Eckhart hat von 'Albert dem Großen' die grundsätzliche Disparität zwischen Theologie und Philosophie, von 'Thomas von Aquin' die genaue Analyse des menschlichen Intellekts und von Dietrich das göttliche Sein (esse divinum) als Gegenstand der Theologie und die neue Erklärung über das Prinzip der Seele erlernt. Aber noch eine, auch von Dietrich angesprochene Disjunktion zwischen scientia divina philosophorum und nostra divina sanctorum scientia, setzt Eckhart in Verwunderung. Diese Verwunderung stellt auch dar, dass Eckhart seine Zustimmung nicht dazu geben kann, dass Dietrichs Erklärung über Leben und Tod auf dem Körper beruht. Die Inkarnation Christi und sein Tod am Kreuz muss als das Exemplar für unsere Leben und Tod definiert werden, weil die heilige Trinität die absolute Wahrheit ist.
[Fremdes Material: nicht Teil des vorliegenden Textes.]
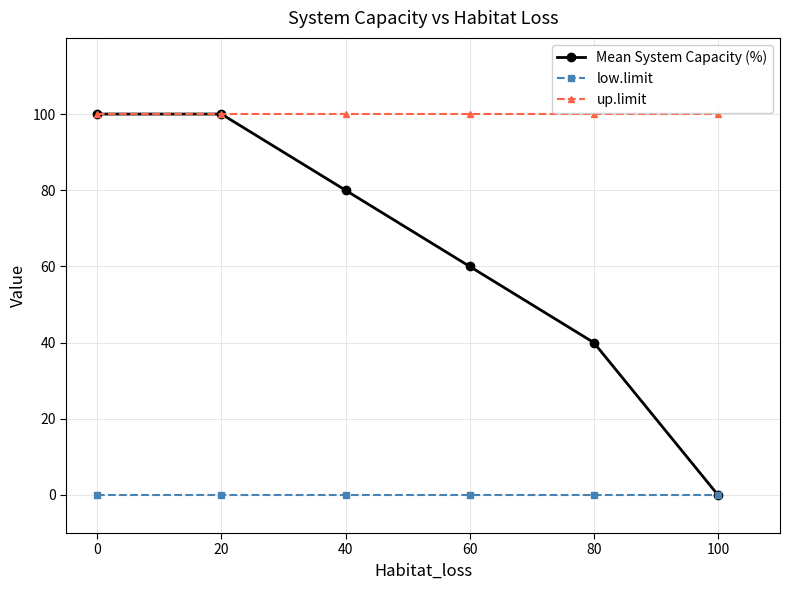

Which series has the widest spread of values?

Mean System Capacity (%)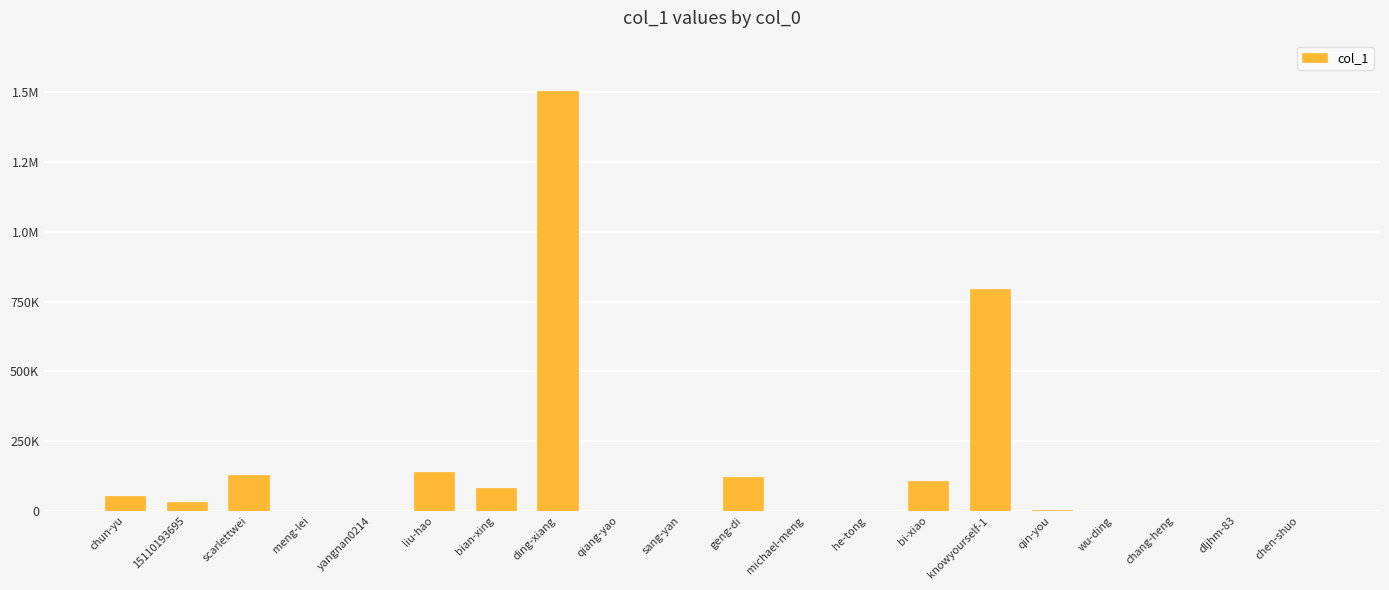

Between he-tong and yangnan0214, which is larger?

he-tong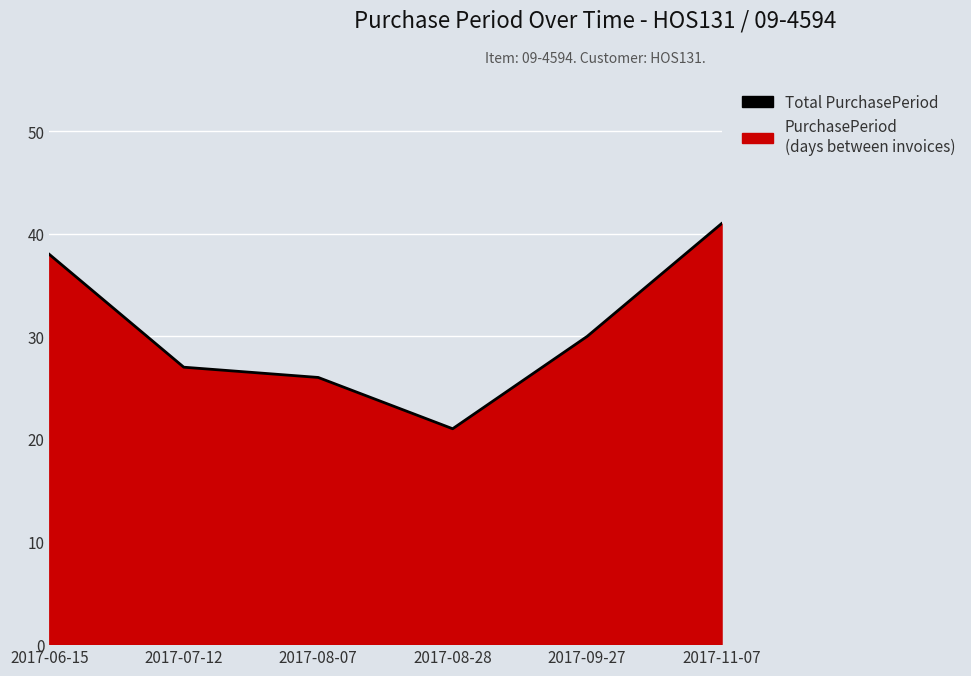

Is it true that the value at 2017-09-27 is 30?

True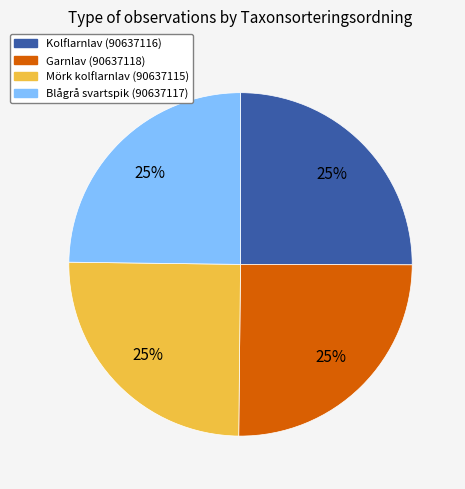

Is there a majority slice in this chart?

No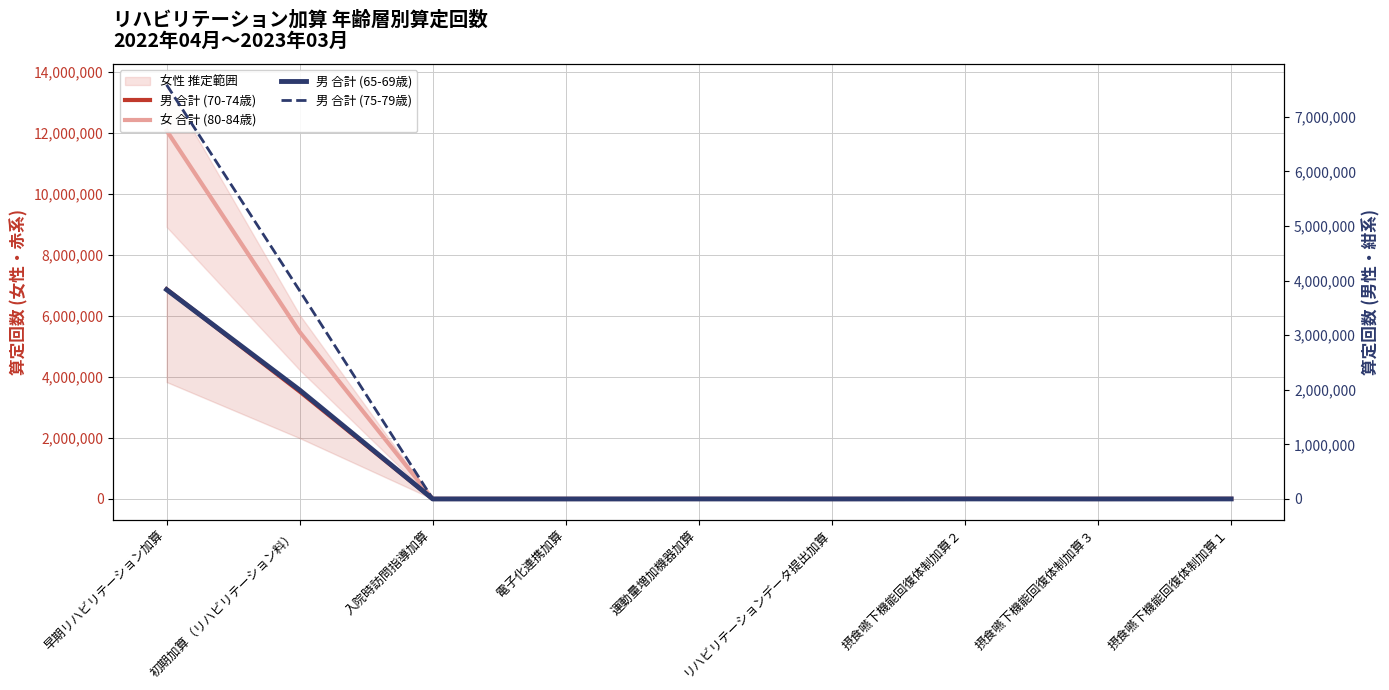

In 男 合計 (65-69歳), how many points are lower than both neighbors (excluding endpoints)?

3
Es ist daher unsinnig, den Einflußbereich der Philosophie auf dieses Leben zu beschränken und der Theologie ein Vorrecht zuzugestehen, die Seligkeit in jenem Leben zu erkennen, sofern diese — auf dem Körper beruhenden 'Leben' und 'Tod' — nicht ursprünglich ist. Daher gibt es keinen Unterschied zwischen Theologie und Philosophie, weil das Leben in dieses und jenes nicht eingeteilt werden kann und es keinen Grund dafür gibt, »Gott« in diesem Leben nicht schauen zu können. Die Verwirklichung der seligen Anschauung setzt aber die Geburt des Gottessohnes in der Seele voraus. Nach Eckhart sind 'das Glauben' und 'der Glaube' gleichsam eine Bewegung und ein Werden auf das 'Sohnsein'. Das Verhältnis des Glaubens zum Gottessohn hat analogische Beziehung mit dem des Werdens zum Sein.
Eckhart setzt seine neue Theologie mit der traditionellen Metaphysik nicht gleich, obwohl er den Gegenstand der Theologie als ens inquantum ens definiert. Denn das göttliche Sein muss uns die menschliche Vollendung und die Seligkeit bringen und der Logos muss das Heilsprinzip sein. Dadurch hat Eckhart einen neuen Horizont für die selige Anschauung in diesem Leben eröffnet, um mit den transzendentalen Begriffen (esse, unum, verum, bonum) das göttliche Sein zu analysieren, und um in dessen logische Struktur Licht zu bringen.